◆ **Stored dataset items**:
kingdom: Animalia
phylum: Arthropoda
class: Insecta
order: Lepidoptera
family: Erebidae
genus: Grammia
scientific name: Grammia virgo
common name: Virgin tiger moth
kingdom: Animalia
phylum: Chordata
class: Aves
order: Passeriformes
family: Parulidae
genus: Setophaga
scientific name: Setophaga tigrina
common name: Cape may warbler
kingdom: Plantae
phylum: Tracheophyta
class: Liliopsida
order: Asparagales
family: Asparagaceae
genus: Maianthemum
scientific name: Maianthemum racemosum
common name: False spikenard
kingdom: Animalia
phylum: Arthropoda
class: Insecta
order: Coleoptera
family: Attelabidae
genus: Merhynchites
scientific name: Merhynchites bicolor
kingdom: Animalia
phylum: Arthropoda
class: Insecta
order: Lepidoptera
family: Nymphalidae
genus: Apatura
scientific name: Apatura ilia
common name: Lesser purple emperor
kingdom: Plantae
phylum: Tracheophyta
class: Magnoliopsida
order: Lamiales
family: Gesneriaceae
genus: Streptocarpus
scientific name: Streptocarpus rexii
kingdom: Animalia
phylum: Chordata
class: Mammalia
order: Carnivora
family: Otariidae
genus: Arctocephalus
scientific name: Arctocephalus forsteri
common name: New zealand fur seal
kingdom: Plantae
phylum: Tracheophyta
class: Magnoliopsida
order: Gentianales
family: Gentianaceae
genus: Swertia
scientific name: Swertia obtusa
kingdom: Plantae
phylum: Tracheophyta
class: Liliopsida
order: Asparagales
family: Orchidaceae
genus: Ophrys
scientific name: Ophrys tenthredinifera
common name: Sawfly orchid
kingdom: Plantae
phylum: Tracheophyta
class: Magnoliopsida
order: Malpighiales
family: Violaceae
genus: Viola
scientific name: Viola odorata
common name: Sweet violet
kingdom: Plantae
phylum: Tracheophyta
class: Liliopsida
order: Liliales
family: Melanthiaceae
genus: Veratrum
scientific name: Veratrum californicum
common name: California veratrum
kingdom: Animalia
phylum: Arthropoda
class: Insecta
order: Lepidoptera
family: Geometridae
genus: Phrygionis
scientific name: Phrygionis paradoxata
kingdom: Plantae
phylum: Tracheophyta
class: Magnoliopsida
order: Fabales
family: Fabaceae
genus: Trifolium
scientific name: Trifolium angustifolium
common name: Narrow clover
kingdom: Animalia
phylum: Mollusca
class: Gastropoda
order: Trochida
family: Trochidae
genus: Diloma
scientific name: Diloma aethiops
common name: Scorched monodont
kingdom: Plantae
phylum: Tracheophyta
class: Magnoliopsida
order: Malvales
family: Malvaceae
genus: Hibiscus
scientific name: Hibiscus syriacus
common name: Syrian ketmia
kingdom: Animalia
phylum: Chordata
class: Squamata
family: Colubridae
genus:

◆ **Problem to solve**: Rewrite the lines from the first one through the line containing "common name: False spikenard", swapping "scientific name" for "species" and changing nothing else.

◆ **Result of the exercise**:
kingdom: Animalia
phylum: Arthropoda
class: Insecta
order: Lepidoptera
family: Erebidae
genus: Grammia
species: Grammia virgo
common name: Virgin tiger moth
kingdom: Animalia
phylum: Chordata
class: Aves
order: Passeriformes
family: Parulidae
genus: Setophaga
species: Setophaga tigrina
common name: Cape may warbler
kingdom: Plantae
phylum: Tracheophyta
class: Liliopsida
order: Asparagales
family: Asparagaceae
genus: Maianthemum
species: Maianthemum racemosum
common name: False spikenard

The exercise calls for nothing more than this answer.